Si une entreprise refuse d’opérer dans un pays corrompu pour des raisons éthiques, sur le terrain, la situation est tout d’abord vécue comme une contrainte. Et dans le monde des affaires, la vertu n’est pas toujours récompensée.
Le sujet a fait grand bruit au cours de l’année 2016. En très peu de temps, le groupe franco-suisse, Lafarge-Holcim, qui a fusionné en 2015, s’est retrouvé au cœur de deux polémiques pour le moins embarrassantes.
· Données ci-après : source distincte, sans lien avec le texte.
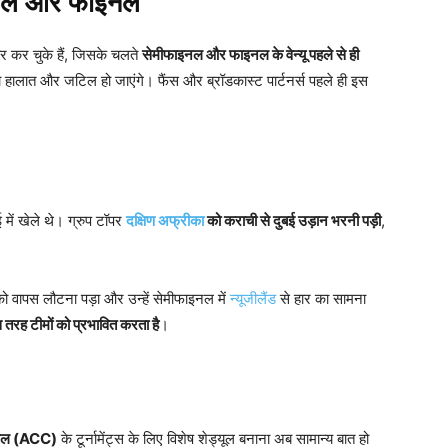
फाइनल और फाइनल
 कर चुके हैं, जिसके चलते
सेमीफाइनल और फाइनल के वेन्यू पहले से ही
 तो हालात और जटिल हो जाएंगे। फैंस और ब्रॉडकास्ट पार्टनर्स पहले ही इस
 में खेले थे। ग्रुप टॉपर
दक्षिण अफ्रीका
को कराची से दुबई उड़ान भरनी पड़ी
,
 को वापस लौटना पड़ा और उन्हें सेमीफाइनल में
न्यूजीलैंड
से हार का सामना
 तरह टीमों को प्रभावित करता है
।
सिल (ACC)
के टूर्नामेंट्स के लिए विशेष शेड्यूल बनाना अब सामान्य बात हो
Le spécialiste européen du béton a en effet reconnu, dans un communiqué officiel, avoir directement financé des groupes armés, dont l’État Islamique (EI) en Syrie entre 2013 et 2014 pour permettre à sa cimenterie de Jalabiya, saisie par l’EI, de poursuivre son activité (cette annonce a donné lieu à l’ouverture, en octobre dernier, d’une enquête préliminaire par la justice française à la suite d’une plainte déposée par le ministère de l’Économie).
Quelques jours plus tard, Éric Olsen, PDG du groupe Lafarge-Holcim confirmait que son entreprise était, par ailleurs, tout à fait disposée à fournir ses services à l’administration de Donald Trump notamment pour la construction d’un mur anti-clandestin le long de la frontière avec le Mexique. “Nous sommes prêts à fournir nos matériaux de construction pour tous types de projets d’infrastructures aux États-Unis”, a-t-il déclaré à l’AFP. Et d’ajouter : “Nous n’avons pas d’opinion politique.” Le président français de l’époque, François Hollande, son ministre des Affaires étrangères, Jean-Marc Ayrault, et le candidat à la présidentielle d’alors, Emmanuel Macron, ont tous critiqué les agissements du groupe s’accordant sur le fait que les entreprises ont une responsabilité sociale et environnementale.
Une actualité lourde qui a donné lieu à une prise de conscience, certes, mais comment les choses se déroulent-elles sur le terrain ? S’interdire certains marchés ou certaines zones géographiques pour des raisons éthiques est-ce une bonne stratégie à long terme, notamment en matière d’image ?
Financements indirects
Si dans le cadre de ce sujet, les interlocuteurs n’ont pas été nombreux à souhaiter s’exprimer, Emmanuel Toniutti, fondateur de l’International Ethics Consulting Group, spécialiste de l’éthique et des comportements de leadership, d’entrepreneurship et de gestion de crise, nous livre son analyse. “Se retirer volontairement d’un marché ou d’un pays est un choix stratégique et les entreprises ne communiquent pas là-dessus, insiste-t-il en préambule. Nombreux sont mes clients qui font ce type de démarches, mais tout cela est souvent vécu sur le terrain comme étant une contrainte.” L’expert explique dans le même temps que l’effet de mode de l’éthique est passé. Et que les grandes entreprises ont bien compris qu’il s’agissait d’une nécessité.
Posture d’avant-garde
Mais cette prise de conscience est plutôt récente. “Elle date de 18 mois, un an”. S’il est impossible de faire marche arrière sur l’importance de l’éthique dans les affaires, se retirer d’un marché ou d’un pays implique nécessairement une perte d’argent. “Cela dépend des marchés, mais par exemple si une entreprise décide de se retirer du marché de l’armement, cela peut impliquer de perdre des milliards, assure Emmanuel Toniutti. L’entreprise va, certes assainir son image, mais avant de retrouver de la rentabilité cela peut prendre des années.”
Pour autant, les bons élèves ne sont pas toujours gratifiés et les mauvais ne sont pas toujours sanctionnés. Prenons, par exemple, l’affaire du Diesel Gate, un scandale industriel et sanitaire lié à l’utilisation par le groupe Volkswagen de différentes techniques visant à réduire frauduleusement les émissions polluantes de certains de ses moteurs lors des tests d’homologation. L’impact semble plutôt réduit. “Si l’affaire est encore récente, elle a eu, pour l’heure, zéro impact sur le chiffre d’affaires du groupe qui a payé 20 milliards d’euros d’amende en France”, analyse Emmanuel Toniutti. Les entreprises qui prennent des positionnements stratégiques en intégrant des critères éthiques semblent être à l’avant-garde. “Elles estiment souvent qu’il s’agit d’un avantage compétitif sur les dix ou vingt années qui viennent, souligne Emmanuel Toniutti. C’est un pari stratégique, mais l’éthique doit être à la base de la culture de ces entreprises.”